**What you will do**
In the forum thread on gun policy, what does the first of Sir Robert Peel's Nine Principles give as the basic mission of the police?

**Selected text**
'''
Being one of the sheep, once again get over yourself, just because someone doesn't agree with you doesn't mean they are one of the sheep. I've met people who vote Conservative, Liberal, New Democrat, etc. and don't really bash them for having different views. In fact the people in the military who vote for a party other than the Conservatives can't really be called sheep. I found another debate on blueline on the same topic, and the vast majority of police officers were against CCW, do they also not have the "experience" that you do?

However I'd suggest you refrain from an innane post simply because you can't come up with anything better to respond with, what is your problem with my position of what proper gun policy should be?


----------



## Roy Harding (11 Jun 2007)

Sigs Guy said:
			
		

> ...
> 
> I was not aware that a civilian had the exact same duties as a police officer or a member of the military, if that's the case one would think they would be given a gun to carry around with them all the time. Either way if your going to tell a person they 'failed' Canadian civics please be more specific.
> ...



Sigs Guy - Sir Robert Peel's Nine Principles




> SIR ROBERT PEEL'S NINE PRINCIPLES
> 
> 1 The basic mission for which the police exist is to prevent crime and disorder.
> 
> ...



I draw your attention to #7.


----------



## canadianblue (11 Jun 2007)

Then it's once again very odd that the police are not demanding that every citizen be given a glock. I don't believe Peel was making reference to every civilian carrying around a gun and shooting at anything that looks, feels, or smells remotely threatning. If you think otherwise you should write a letter to your local police service telling them how they are failing the public. As well I'm amazed that police would require one to go to police college/depot/academy, if any civilian walking down the street can do a police officers job. 

I am more than aware of Peel's nine principles, which strangely enough do not include an armed citizen, they don't even demand an armed police. 

If you want to carry a gun at all times in the public eye then go ahead and see how the general public and the police respond, and be sure to mention Peel if confronted by the police.


----------



## Bruce Monkhouse (11 Jun 2007)

Sigs Guy said:
			
		

> I don't believe Peel was making reference to every civilian carrying around a gun and shooting at anything that looks, feels, or smells remotely threatning. job.



..and then, just like Roy pointed out earlier, you ruin any type of convincing you might have had with something just a little beyond stupid.

I agree with you to the point of registering, I already  know that the people who wish to do evil with firearms have them and they are not registered/controlled, so what is wrong with tightly regulated personal being issued a licence to have one to?
'''
(Collected data entries)
'''
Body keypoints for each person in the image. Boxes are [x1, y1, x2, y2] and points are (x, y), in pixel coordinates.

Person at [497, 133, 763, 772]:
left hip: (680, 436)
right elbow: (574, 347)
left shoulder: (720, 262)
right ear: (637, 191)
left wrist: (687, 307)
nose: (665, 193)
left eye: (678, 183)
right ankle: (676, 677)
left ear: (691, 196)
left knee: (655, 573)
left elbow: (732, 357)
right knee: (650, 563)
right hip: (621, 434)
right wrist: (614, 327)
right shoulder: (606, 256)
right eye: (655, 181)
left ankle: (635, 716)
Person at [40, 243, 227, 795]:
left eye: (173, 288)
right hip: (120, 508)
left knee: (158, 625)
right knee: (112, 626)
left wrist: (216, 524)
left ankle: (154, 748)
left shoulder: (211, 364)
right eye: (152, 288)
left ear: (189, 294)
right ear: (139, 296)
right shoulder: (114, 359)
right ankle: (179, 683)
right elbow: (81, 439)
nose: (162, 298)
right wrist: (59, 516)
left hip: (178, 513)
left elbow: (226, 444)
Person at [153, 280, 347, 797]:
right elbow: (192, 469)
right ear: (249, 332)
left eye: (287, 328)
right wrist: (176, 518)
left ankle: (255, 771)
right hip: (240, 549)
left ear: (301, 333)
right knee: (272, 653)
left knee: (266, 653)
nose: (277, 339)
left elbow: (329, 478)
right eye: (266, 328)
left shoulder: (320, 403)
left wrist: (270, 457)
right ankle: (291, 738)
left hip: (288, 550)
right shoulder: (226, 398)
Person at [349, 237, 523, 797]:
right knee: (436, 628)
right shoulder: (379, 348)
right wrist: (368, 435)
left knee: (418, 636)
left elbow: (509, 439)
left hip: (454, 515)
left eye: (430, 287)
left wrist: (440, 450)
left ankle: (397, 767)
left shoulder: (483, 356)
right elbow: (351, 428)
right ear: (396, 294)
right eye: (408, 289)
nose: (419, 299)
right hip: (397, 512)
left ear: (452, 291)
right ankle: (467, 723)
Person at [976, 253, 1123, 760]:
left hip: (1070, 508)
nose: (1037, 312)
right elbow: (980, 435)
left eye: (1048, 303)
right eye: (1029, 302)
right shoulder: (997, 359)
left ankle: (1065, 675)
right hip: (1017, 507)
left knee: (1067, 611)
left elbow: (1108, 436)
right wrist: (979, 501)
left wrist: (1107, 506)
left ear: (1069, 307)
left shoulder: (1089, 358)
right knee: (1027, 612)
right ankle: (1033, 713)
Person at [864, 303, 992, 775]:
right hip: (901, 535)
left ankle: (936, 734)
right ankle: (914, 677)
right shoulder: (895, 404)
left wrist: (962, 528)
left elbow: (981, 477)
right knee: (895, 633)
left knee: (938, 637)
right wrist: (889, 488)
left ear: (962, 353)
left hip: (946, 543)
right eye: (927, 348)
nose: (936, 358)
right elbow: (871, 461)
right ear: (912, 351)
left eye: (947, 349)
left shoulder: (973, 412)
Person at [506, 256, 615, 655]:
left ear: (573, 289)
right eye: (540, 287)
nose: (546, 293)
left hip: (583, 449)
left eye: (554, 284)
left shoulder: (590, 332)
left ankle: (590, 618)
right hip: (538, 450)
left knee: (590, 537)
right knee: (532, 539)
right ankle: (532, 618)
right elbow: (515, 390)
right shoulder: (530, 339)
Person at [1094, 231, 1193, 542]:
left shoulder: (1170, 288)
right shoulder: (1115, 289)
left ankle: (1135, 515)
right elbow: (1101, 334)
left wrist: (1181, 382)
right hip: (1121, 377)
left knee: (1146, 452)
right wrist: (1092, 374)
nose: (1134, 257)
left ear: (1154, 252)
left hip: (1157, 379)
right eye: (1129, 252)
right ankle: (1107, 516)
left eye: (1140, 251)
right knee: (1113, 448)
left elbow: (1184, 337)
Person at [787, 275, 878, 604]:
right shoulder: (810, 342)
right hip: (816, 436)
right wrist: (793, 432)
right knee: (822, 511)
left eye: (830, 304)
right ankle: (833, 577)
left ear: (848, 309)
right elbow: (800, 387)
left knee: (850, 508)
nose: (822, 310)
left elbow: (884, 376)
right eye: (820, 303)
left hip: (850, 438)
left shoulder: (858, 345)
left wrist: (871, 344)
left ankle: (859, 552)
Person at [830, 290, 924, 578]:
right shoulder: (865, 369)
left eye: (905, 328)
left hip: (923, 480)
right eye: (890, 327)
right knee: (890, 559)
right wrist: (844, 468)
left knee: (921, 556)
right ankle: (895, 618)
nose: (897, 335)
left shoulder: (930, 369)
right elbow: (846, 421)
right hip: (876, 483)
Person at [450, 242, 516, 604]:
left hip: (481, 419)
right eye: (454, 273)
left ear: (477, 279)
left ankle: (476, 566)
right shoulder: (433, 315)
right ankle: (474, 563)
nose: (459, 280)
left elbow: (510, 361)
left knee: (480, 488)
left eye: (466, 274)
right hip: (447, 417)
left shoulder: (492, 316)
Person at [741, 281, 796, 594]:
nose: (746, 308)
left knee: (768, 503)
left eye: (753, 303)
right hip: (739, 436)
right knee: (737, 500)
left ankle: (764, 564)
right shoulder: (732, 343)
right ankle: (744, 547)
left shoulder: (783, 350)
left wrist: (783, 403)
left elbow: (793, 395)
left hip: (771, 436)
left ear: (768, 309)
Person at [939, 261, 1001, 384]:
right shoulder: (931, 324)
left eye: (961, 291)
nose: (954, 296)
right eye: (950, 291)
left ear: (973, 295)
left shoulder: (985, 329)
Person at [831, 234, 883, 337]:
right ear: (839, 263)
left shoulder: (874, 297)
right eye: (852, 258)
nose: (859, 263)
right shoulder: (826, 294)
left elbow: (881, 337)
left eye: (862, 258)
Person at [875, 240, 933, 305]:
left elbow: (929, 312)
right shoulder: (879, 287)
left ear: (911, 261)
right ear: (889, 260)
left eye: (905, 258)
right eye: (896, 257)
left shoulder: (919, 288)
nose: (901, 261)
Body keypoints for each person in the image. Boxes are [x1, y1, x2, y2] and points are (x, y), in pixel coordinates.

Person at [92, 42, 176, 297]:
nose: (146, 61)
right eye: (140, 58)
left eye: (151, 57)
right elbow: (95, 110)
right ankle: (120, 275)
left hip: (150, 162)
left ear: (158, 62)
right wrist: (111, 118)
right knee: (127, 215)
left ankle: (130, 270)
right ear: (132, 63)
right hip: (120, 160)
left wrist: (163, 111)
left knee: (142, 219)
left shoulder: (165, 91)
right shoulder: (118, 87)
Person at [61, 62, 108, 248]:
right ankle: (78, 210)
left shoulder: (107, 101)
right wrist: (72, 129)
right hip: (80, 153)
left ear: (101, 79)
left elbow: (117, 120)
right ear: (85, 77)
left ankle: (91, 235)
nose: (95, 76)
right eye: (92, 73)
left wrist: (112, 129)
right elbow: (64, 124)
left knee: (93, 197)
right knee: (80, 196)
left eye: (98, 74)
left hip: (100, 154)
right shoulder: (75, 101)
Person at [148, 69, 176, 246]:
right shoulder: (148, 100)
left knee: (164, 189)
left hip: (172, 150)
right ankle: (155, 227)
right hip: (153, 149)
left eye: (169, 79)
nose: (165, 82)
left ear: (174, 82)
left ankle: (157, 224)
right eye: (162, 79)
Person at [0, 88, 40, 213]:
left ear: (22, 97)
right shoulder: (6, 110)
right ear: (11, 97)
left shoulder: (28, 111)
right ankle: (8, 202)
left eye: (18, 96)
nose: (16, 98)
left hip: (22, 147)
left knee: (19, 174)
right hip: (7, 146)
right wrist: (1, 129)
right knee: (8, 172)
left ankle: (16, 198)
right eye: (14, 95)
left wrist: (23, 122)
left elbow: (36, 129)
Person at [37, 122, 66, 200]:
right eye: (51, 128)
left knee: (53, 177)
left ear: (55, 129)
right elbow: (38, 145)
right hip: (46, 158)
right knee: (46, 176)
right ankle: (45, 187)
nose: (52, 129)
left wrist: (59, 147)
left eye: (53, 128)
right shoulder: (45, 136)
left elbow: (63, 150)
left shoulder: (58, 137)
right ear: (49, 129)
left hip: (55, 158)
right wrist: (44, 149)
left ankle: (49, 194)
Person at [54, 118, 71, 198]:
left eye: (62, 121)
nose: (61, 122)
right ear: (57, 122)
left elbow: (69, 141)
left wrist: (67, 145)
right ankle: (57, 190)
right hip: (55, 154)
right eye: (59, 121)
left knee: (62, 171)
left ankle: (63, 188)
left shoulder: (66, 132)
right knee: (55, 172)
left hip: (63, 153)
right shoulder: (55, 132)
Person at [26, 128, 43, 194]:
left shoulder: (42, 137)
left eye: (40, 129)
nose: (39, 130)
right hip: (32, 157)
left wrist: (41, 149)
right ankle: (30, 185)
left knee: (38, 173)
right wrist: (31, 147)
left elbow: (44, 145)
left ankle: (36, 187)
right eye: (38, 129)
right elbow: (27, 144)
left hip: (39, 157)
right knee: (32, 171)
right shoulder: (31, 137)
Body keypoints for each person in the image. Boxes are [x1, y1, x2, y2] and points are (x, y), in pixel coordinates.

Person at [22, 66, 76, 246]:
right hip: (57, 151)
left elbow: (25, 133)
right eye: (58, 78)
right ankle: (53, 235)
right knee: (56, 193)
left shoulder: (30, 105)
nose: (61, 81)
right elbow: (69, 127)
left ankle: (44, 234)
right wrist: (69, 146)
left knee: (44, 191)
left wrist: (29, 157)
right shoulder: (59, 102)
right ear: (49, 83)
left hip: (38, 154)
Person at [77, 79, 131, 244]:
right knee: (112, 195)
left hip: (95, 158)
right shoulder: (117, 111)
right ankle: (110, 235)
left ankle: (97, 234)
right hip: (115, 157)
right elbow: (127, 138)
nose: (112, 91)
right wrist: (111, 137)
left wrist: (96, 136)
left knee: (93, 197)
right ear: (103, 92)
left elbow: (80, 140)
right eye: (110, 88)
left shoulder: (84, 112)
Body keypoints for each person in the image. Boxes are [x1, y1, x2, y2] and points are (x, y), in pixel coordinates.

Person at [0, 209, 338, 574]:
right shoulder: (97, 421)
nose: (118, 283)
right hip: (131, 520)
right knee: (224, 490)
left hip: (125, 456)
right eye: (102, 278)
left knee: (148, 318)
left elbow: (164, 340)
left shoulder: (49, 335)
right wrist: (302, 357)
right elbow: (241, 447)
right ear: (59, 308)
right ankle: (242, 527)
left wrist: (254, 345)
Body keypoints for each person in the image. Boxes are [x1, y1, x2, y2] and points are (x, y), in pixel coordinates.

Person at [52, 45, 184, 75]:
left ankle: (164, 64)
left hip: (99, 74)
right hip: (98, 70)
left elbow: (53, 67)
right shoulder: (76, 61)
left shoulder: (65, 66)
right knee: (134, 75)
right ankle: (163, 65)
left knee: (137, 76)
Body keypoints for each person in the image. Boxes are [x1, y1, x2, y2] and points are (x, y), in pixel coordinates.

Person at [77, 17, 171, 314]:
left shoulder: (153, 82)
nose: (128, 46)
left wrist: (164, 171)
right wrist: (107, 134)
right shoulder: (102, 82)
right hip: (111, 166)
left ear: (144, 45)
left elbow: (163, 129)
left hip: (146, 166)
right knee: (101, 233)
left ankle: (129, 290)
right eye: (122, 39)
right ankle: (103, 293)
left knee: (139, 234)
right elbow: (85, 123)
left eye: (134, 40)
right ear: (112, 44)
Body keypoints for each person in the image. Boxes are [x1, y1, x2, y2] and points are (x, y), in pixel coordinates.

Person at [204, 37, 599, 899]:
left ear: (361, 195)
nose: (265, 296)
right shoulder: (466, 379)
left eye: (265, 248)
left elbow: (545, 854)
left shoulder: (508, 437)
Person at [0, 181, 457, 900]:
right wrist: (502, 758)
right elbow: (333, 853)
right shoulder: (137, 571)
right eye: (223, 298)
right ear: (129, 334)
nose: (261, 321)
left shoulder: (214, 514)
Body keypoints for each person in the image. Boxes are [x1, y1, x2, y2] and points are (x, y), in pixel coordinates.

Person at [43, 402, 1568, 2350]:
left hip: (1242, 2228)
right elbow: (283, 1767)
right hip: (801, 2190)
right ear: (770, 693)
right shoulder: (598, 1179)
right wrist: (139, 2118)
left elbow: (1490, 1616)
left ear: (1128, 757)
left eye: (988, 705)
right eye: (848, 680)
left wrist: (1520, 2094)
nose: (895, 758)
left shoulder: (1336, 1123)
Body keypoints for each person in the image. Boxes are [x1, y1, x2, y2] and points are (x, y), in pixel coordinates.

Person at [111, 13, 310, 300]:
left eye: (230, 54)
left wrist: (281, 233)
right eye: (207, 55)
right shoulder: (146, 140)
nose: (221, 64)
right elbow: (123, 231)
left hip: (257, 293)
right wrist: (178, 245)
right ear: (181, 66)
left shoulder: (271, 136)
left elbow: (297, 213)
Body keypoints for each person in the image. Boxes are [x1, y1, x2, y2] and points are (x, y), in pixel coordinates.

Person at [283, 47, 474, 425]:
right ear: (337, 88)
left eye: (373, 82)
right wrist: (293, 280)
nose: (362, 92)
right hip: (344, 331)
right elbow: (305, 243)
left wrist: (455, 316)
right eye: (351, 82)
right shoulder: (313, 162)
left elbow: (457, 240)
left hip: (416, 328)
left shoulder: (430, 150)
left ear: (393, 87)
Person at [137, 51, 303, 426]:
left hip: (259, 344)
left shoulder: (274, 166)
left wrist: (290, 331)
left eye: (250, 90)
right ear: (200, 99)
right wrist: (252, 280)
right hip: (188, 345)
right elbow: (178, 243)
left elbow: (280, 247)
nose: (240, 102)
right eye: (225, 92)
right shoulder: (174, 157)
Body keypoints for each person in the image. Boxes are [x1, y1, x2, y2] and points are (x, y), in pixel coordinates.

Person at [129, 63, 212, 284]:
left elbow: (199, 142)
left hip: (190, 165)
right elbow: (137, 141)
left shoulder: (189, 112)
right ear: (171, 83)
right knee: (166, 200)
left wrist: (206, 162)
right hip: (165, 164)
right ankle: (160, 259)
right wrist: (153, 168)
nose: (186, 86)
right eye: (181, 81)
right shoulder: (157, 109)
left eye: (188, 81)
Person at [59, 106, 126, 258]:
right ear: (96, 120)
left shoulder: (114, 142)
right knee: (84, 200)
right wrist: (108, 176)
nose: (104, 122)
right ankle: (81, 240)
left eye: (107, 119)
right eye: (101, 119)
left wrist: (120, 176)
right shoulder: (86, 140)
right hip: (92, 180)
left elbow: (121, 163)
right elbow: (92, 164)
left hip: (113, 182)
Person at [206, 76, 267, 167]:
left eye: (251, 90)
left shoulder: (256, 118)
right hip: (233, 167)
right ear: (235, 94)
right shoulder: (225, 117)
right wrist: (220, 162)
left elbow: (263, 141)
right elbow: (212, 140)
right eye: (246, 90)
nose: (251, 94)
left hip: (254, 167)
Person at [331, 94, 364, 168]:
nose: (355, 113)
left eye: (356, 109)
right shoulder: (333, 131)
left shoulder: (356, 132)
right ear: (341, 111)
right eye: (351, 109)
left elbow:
'''
**Result for this task**
To prevent crime and disorder.